CEO Rene Haas said: “Demand for our high-performance Armv9 and CSS compute platforms continues to exceed expectations and to accelerate our licensing and royalty revenue growth. AI everywhere is generating new opportunities for the Arm compute platform from the cloud to the edge.”

More than 300 billion Arm-based chips have now shipped cumulatively thanks to Arm’s world-leading compute ecosystem of technology partners, which also features more than 20 million software developers.

Notably, products based on Arm Compute Subsystems (CSS) are now becoming available, including Microsoft Azure Cobalt and Google Axion in the data centre, and MediaTek’s new Dimensity 9400 for smartphone.
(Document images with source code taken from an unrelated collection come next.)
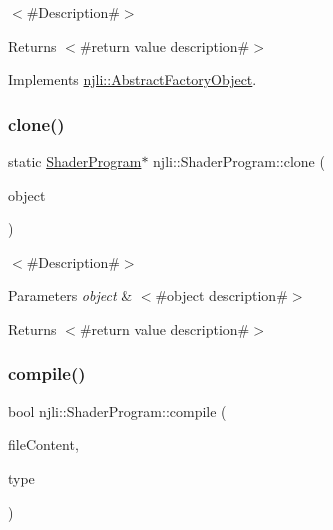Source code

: $<$\#\+Description\#$>$

\begin{DoxyReturn}{Returns}
$<$\#return value description\#$>$ 
\end{DoxyReturn}


Implements \mbox{\hyperlink{classnjli_1_1_abstract_factory_object_a4763d05bc9dc37c559111f8bb30e1dd8}{njli\+::\+Abstract\+Factory\+Object}}.

\mbox{\label{classnjli_1_1_shader_program_a65c36d0386ef8a58f55d14918d0d8096}} 
\subsubsection{\texorpdfstring{clone()}{clone()}}
{\footnotesize\ttfamily static \mbox{\hyperlink{classnjli_1_1_shader_program}{Shader\+Program}}$\ast$ njli\+::\+Shader\+Program\+::clone (\begin{DoxyParamCaption}\item[{const \mbox{\hyperlink{classnjli_1_1_shader_program}{Shader\+Program}} \&}]{object }\end{DoxyParamCaption})\hspace{0.3cm}{\ttfamily [static]}}

$<$\#\+Description\#$>$


\begin{DoxyParams}{Parameters}
{\em object} & $<$\#object description\#$>$\\
\hline
\end{DoxyParams}
\begin{DoxyReturn}{Returns}
$<$\#return value description\#$>$ 
\end{DoxyReturn}
\mbox{\label{classnjli_1_1_shader_program_a5a6c623a0321cfc305b6edc6e514b049}} 
\subsubsection{\texorpdfstring{compile()}{compile()}}
{\footnotesize\ttfamily bool njli\+::\+Shader\+Program\+::compile (\begin{DoxyParamCaption}\item[{const char $\ast$}]{file\+Content,  }\item[{\mbox{\hyperlink{namespacenjli_a8f2b6cfac9213576c34bcf711ac39fbd}{njli\+Shader\+Type}}}]{type }\end{DoxyParamCaption})}

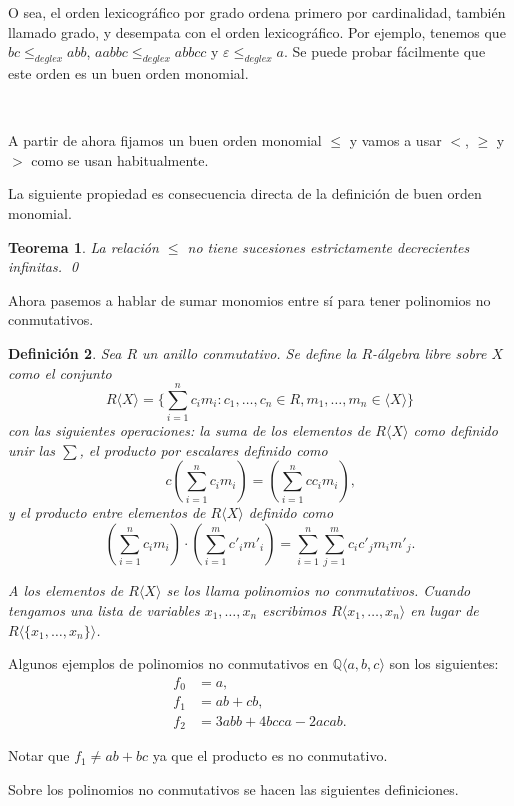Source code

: \documentclass[12pt]{report}
\theoremstyle{customstyle}
\newtheorem{theorem}{Teorema}[chapter]
\newtheorem{definition}[theorem]{Definición}
\theoremstyle{factstyle}
\begin{document}
O sea, el orden lexicográfico por grado ordena primero por cardinalidad, también llamado grado, y desempata con el orden lexicográfico. Por ejemplo, tenemos que $bc ≤_{deglex} abb$, $aabbc ≤_{deglex} abbcc$ y $ε ≤_{deglex} a$. Se puede probar fácilmente que este orden es un buen orden monomial.

\

A partir de ahora fijamos un buen orden monomial $≤$ y vamos a usar $<$, $≥$ y $>$ como se usan habitualmente.

La siguiente propiedad es consecuencia directa de la definición de buen orden monomial.

\begin{theorem}\label{thm:≤ no sucesiones dec inf}
  La relación $≤$ no tiene sucesiones estrictamente decrecientes infinitas.
  \qed
\end{theorem}

Ahora pasemos a hablar de sumar monomios entre sí para tener polinomios no conmutativos.

\begin{definition}
  Sea $R$ un anillo conmutativo. Se define la $R$-álgebra libre sobre $X$ como el conjunto
  \[ R⟨X⟩ = \{∑_{i = 1}^n c_i m_i : c_1, …, c_n ∈ R, m_1, …, m_n ∈ ⟨X⟩\}\]
  con las siguientes operaciones: la suma de los elementos de $R⟨X⟩$ como definido unir las $∑$, el producto por escalares definido como
  \[ c (∑_{i = 1}^n c_i m_i) = (∑_{i = 1}^n c c_i m_i) \text{,}\]
  y el producto entre elementos de $R⟨X⟩$ definido como
  \[ (∑_{i = 1}^n c_i m_i) · (∑_{i = 1}^m c'_i m'_i) = ∑_{i = 1}^n ∑_{j = 1}^m c_i c'_j m_i m'_j \text{.}\]

  A los elementos de $R⟨X⟩$ se los llama polinomios no conmutativos. Cuando tengamos una lista de variables $x_1, …, x_n$ escribimos $R⟨x_1, …, x_n⟩$ en lugar de $R⟨\{x_1, …, x_n\}⟩$.
\end{definition}

Algunos ejemplos de polinomios no conmutativos en $ℚ⟨a, b, c⟩$ son los siguientes:
\begin{align*}
  f_0 &= a \text{,} \\
  f_1 &= ab + cb \text{,} \\
  f_2 &= 3 abb + 4 bcca - 2 acab \text{.}
\end{align*}

\noindent Notar que $f_1 ≠ ab + bc$ ya que el producto es no conmutativo.

Sobre los polinomios no conmutativos se hacen las siguientes definiciones.
\end{document}
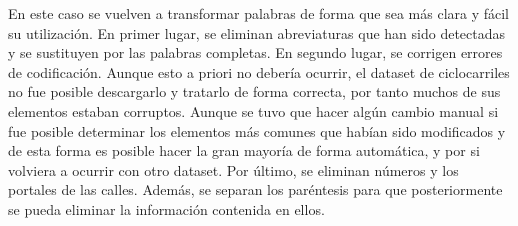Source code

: En este caso se vuelven a transformar palabras de forma que sea más clara y fácil su utilización.
En primer lugar, se eliminan abreviaturas que han sido detectadas y se sustituyen por las palabras completas.
\newline
En segundo lugar, se corrigen errores de codificación. Aunque esto a priori no debería ocurrir, el dataset de ciclocarriles no fue posible descargarlo y tratarlo de forma correcta, por tanto muchos de sus elementos estaban corruptos. Aunque se tuvo que hacer algún cambio manual si fue posible determinar los elementos más comunes que habían sido modificados y de esta forma es posible hacer la gran mayoría de forma automática, y por si volviera a ocurrir con otro dataset.
\newline
Por último, se eliminan números y los portales de las calles. Además, se separan los paréntesis para que posteriormente se pueda eliminar la información contenida en ellos.














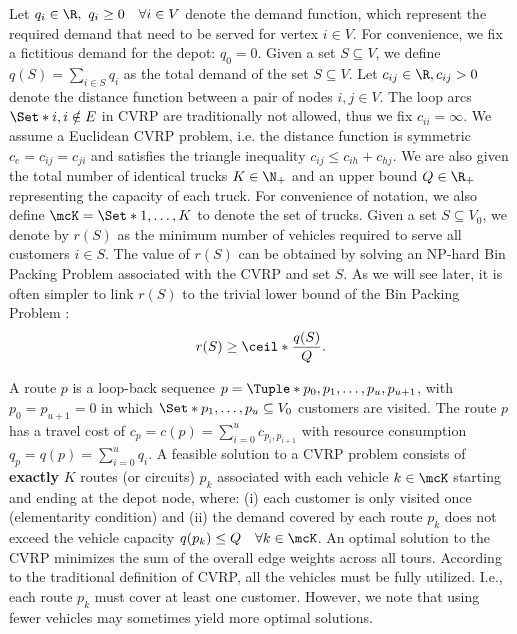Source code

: Let $q_{i} \in \R,\ q_{i} \ge 0 \quad \forall i \in V$ denote the demand function,
which represent the required demand that need to be served for vertex $i \in V$.
For convenience, we fix a fictitious demand for the depot: $q_0 = 0$.
Given a set $S \subseteq V$, we define $q(S) = \sum_{i \in S} q_i$ as the total demand of the set $S \subseteq V$.
Let $c_{ij} \in \R, c_{ij} > 0$ denote the distance function between a pair of nodes  $i, j \in V$.
The loop arcs $\Set*{i, i} \notin E$ in CVRP are traditionally not allowed, thus we fix $c_{ii} = \infty$.
We assume a Euclidean CVRP problem, i.e. the distance function is symmetric $c_e = c_{ij} = c_{ji}$
and satisfies the triangle inequality $c_{ij} \le c_{ih} + c_{hj}$.
We are also given the total number of identical trucks $K \in \N_+$
and an upper bound $Q \in \R_+$ representing the capacity of each truck.
For convenience of notation, we also define $\mcK = \Set*{1, \dots, K}$ to denote the set of trucks.
Given a set $S \subseteq V_0$,
we denote by $r(S)$ as the minimum number of vehicles required to serve all customers $i \in S$.
The value of $r(S)$ can be obtained by solving an NP-hard Bin Packing Problem associated with the CVRP and set $S$.
As we will see later,
it is often simpler to link $r(S)$ to the trivial lower bound of the Bin Packing Problem \parencite{martello1990, martello1990knapsack}:
\begin{equation}
	r(S) \ge \ceil*{\frac{q(S)}{Q}}.
\end{equation}

A route $p$ is a loop-back sequence $p = \Tuple*{p_0, p_1, \dots, p_u, p_{u + 1}}$,
with $p_0 = p_{u + 1} = 0$
in which $\Set*{p_1, \dots, p_u} \subseteq V_0$ customers are visited.
The route $p$ has a travel cost of $c_p = c(p) = \sum_{i=0}^{u} c_{p_i,p_{i+1}}$
with resource consumption $q_p = q(p) = \sum_{i=0}^{u} q_{i}$.
A feasible solution to a CVRP problem consists of \textbf{exactly} $K$ routes (or circuits) $p_k$
associated with each vehicle $k \in \mcK$ starting and ending at the depot node,
where:
(i) each customer is only visited once (elementarity condition)
and (ii) the demand covered by each route $p_k$ does not exceed the vehicle capacity $q(p_k) \le Q \quad \forall k \in \mcK$.
An optimal solution to the CVRP minimizes the sum of the overall edge weights across all tours.
According to the traditional definition of CVRP, all the vehicles must be fully utilized.
I.e., each route $p_k$ must cover at least one customer.
However, we note that using fewer vehicles may sometimes yield more optimal solutions.

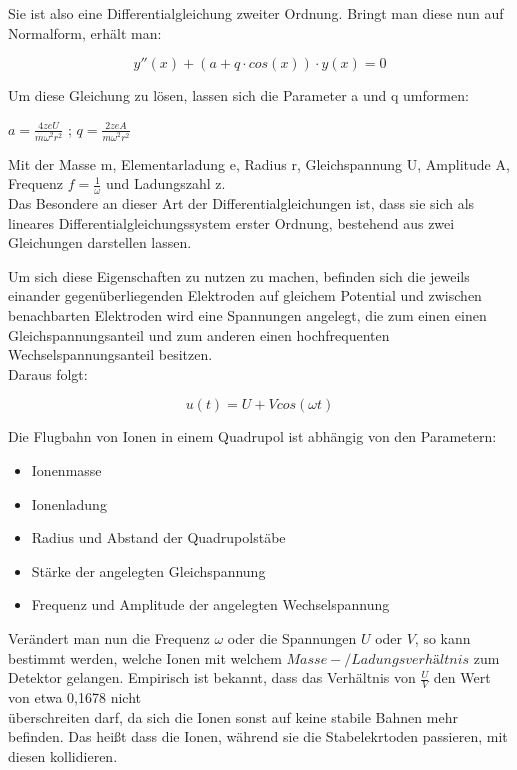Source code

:Sie ist also eine Differentialgleichung zweiter Ordnung. Bringt man diese nun auf Normalform, erhält man:

\begin{equation}
y''(x)+(a + q\cdot cos (x)) \cdot y(x) = 0
\end{equation}

Um diese Gleichung zu lösen, lassen sich die Parameter a und q umformen: 
\\
\begin{center}
$a = \frac{4zeU}{m\omega^2 r^2}$ ; $q = \frac{2zeA}{m\omega^2 r^2}$
\end{center}

Mit der Masse m, Elementarladung e, Radius r, Gleichspannung U, Amplitude A, Frequenz $f=\frac{1}{\omega}$ und Ladungszahl z.\\
Das Besondere an dieser Art der Differentialgleichungen ist, dass sie sich als lineares Differentialgleichungssystem erster Ordnung, bestehend aus zwei Gleichungen darstellen lassen.

Um sich diese Eigenschaften zu nutzen zu machen, befinden sich die jeweils einander gegenüberliegenden Elektroden auf gleichem Potential und zwischen benachbarten Elektroden wird eine Spannungen angelegt, die zum einen einen Gleichspannungsanteil und zum anderen einen hochfrequenten Wechselspannungsanteil besitzen.\\
Daraus folgt:

\begin{equation}
u(t)=U+V cos (\omega t)
\end{equation}

Die Flugbahn von Ionen in einem Quadrupol ist abhängig von den Parametern:
\begin{itemize}
\item Ionenmasse
\item Ionenladung
\item Radius und Abstand der Quadrupolstäbe
\item Stärke der angelegten Gleichspannung
\item Frequenz und Amplitude der angelegten Wechselspannung
\end{itemize}
Verändert man nun die Frequenz $\omega$ oder die Spannungen $U$ oder $V$, so kann bestimmt werden, welche Ionen mit welchem $Masse-/Ladungsverhältnis$ zum Detektor gelangen.
Empirisch ist bekannt, dass das Verhältnis von $\frac{U}{V}$ den Wert von etwa 0,1678 nicht\\überschreiten darf, da sich die Ionen sonst auf keine stabile Bahnen mehr befinden. Das heißt dass die Ionen, während sie die Stabelekrtoden passieren, mit diesen kollidieren.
Royalty revenue of $514 million, which is up 23 per cent year-over-year. This is driven primarily by smartphone market recovery and the continued adoption of Armv9, which generated around 25 per cent of royalty revenue in the quarter, up from around 10 per cent a year ago.

Licence and other revenue of $330m was a 15 per cent decline as expected due to the normal fluctuation in timing and size of multiple high-value licence agreements.

However, the Nasdaq-quoted company reports stronger partner demand for Arm CSS and has more than doubled Arm CSS licensees signed in this fiscal year.

Non-GAAP operating income of $326m resulted in a 38.6 per cent non-GAAP operating margin and non-GAAP earnings per share of $0.30.

Haas said demand for AI everywhere was leading partners to make long-term commitments to more powerful and power-efficient Arm technology.

During the quarter, Arm and Meta announced the optimisation of Meta’s new Llama 3.2 large language models (LLMs) for Arm CPUs with KleidiAI libraries, driving 5x improvements in prompt processing and 3x improvements in token generation compared to Llama 3.2 without KleidiAI.